People have been mapping for mania style (whether 4, 6, or 7k) for years now in various different games, none of which have anything remotely close to the modding community that osu has let alone some sort of actual ruleset, and yet there are a ton of very good maps/charts out there for those games. Everyone in those communities is completely free to use or abuse features in any way they feel like and yet if you look at what the good players play, the maps are generally all very well done. All we really need is a set of guidelines at best.
A good example of someone from the stepmania community who was famous for their charts was NVLM_ZK, a japanese stepcharter who regularly created charts that broke many of the general guidelines people followed. Yet his maps were still fun for a lot of people (even if they barely made sense most of the time).

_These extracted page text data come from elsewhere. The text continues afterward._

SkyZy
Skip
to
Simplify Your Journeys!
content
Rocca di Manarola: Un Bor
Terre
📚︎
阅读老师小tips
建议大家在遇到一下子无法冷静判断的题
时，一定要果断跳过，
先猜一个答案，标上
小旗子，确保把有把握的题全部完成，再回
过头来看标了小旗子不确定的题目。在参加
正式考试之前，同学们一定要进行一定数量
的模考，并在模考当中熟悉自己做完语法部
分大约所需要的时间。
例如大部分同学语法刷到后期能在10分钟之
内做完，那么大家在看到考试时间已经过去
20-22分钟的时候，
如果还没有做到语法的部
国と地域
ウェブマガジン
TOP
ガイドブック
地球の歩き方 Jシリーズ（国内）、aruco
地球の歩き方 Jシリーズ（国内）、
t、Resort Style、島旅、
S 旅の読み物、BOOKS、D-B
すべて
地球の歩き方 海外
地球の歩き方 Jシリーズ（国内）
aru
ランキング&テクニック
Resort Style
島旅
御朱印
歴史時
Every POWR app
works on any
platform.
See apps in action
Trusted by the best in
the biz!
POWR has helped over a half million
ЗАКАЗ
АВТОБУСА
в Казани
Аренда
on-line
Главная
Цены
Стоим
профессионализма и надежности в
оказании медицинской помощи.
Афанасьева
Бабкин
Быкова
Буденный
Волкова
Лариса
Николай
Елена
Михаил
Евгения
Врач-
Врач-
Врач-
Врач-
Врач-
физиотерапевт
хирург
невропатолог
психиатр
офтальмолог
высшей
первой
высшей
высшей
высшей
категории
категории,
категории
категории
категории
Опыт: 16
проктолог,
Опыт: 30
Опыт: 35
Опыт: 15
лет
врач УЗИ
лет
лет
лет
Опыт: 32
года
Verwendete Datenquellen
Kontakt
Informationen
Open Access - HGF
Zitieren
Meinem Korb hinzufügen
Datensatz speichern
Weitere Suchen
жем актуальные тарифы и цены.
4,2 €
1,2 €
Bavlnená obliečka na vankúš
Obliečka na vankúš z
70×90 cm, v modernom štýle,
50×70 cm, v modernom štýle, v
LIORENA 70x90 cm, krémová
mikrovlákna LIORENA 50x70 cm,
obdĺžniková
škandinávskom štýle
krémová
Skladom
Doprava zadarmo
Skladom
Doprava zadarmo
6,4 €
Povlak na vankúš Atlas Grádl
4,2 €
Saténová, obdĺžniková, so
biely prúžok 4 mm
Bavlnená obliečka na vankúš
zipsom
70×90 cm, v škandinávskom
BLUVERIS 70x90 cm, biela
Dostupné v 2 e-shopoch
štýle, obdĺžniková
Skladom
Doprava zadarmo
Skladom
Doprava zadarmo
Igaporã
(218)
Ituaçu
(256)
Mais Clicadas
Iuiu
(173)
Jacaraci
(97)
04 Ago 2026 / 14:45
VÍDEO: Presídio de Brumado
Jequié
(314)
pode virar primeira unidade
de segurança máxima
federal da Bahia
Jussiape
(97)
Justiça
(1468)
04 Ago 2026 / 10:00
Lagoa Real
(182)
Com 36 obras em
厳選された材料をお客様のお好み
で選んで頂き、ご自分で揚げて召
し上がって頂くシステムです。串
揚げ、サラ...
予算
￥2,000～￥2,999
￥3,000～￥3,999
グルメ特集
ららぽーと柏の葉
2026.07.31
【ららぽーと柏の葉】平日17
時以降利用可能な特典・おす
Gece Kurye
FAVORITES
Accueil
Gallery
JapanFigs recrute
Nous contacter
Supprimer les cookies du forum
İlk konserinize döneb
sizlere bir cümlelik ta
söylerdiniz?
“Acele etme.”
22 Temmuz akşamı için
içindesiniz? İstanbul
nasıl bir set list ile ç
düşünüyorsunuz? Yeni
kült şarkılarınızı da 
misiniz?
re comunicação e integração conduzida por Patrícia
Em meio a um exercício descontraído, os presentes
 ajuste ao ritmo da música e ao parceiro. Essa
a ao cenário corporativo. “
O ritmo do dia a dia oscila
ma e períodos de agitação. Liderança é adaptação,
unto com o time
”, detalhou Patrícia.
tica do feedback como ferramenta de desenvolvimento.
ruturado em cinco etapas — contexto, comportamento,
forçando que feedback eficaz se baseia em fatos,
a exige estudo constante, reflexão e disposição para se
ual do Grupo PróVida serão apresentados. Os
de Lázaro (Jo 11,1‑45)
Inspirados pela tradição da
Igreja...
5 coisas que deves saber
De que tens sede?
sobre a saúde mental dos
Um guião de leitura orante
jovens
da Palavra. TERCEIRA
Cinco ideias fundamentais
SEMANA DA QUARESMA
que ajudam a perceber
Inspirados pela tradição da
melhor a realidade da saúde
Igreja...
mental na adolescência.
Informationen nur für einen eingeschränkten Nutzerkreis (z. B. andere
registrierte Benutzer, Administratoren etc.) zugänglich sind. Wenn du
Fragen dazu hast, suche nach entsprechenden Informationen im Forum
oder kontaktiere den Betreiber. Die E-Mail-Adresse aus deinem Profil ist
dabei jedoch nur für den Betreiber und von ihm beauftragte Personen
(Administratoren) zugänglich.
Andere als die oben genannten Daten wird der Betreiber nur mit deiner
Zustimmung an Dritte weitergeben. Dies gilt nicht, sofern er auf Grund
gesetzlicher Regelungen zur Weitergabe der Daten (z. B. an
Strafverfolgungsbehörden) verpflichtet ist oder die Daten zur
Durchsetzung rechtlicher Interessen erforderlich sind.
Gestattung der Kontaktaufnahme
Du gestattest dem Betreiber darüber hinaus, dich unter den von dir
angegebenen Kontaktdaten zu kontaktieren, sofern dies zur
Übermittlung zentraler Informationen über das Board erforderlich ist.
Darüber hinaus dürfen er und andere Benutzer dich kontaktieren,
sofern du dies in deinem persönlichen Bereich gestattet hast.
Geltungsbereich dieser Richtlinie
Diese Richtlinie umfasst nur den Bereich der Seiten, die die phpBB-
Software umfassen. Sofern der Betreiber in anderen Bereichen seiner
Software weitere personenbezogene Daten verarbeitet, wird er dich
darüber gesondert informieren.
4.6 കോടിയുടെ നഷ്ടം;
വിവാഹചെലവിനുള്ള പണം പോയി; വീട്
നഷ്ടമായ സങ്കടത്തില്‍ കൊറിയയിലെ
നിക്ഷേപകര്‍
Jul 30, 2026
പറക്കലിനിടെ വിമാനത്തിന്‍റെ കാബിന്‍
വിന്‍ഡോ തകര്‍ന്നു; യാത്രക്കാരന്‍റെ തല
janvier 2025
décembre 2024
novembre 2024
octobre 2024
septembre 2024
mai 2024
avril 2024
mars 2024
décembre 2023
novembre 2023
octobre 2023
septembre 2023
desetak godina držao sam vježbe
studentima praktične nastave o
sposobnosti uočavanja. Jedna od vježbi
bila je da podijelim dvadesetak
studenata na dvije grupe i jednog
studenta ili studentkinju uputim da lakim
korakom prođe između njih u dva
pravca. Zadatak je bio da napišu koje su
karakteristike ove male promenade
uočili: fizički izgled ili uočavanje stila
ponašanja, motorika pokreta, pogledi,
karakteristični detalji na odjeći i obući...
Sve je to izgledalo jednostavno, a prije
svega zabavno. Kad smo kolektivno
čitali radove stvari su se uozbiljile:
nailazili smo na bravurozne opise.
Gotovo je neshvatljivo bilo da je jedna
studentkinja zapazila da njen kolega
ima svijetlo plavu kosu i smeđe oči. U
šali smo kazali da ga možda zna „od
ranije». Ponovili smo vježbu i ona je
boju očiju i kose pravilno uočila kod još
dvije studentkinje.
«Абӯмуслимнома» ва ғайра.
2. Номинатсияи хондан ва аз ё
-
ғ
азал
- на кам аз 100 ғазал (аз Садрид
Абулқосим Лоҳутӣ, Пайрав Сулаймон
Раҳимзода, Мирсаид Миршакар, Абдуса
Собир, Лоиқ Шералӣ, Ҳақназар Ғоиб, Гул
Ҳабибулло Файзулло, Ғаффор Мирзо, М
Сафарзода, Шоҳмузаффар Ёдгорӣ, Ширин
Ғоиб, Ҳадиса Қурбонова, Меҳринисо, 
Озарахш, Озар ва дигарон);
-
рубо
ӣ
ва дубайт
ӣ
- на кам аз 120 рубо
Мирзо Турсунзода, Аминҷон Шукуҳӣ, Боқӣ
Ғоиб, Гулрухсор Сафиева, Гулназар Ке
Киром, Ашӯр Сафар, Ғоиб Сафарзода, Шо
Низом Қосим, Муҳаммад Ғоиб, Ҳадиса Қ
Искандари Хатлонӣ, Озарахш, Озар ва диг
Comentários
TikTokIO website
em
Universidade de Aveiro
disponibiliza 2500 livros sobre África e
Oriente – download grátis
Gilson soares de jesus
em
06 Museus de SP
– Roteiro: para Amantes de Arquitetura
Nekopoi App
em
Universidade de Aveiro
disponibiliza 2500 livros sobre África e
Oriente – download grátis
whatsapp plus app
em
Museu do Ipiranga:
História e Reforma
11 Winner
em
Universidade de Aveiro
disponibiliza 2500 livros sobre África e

Jackhammers and other patterns seen to be "abusive":
Jackhammers have always been controversial. Many players hate them, because they are very difficult, yet they are often used. Despite being difficult, there are times when jackhamers are appropriate, and should be allowed, even if they are to the point of being ridiculous. If a map "abuses" jackhammers, maybe it should be accepted, rather than ranked (though frankly I think the distinction is pointless, other than to maybe serve as a warning of "hey, this map is actually hard, or does something that might piss you off"), as long as the timing is correct and there aren't any glaring other problems.
I see the number of keys as a sort of "sub-gametype". Each key number presents different mapping patterns, and subsequently forces you to think slightly differently when mapping for the number of keys (5 and 7 have a middle key, 4, 6, and 8 don't, etc.). If you're going to map for 7k, you should at least include 2 difficulties for 7k.
As far as holds spanning BPM changes, I think it's a terrible idea to make something unrankable due to limitations in the software that should eventually be fixed.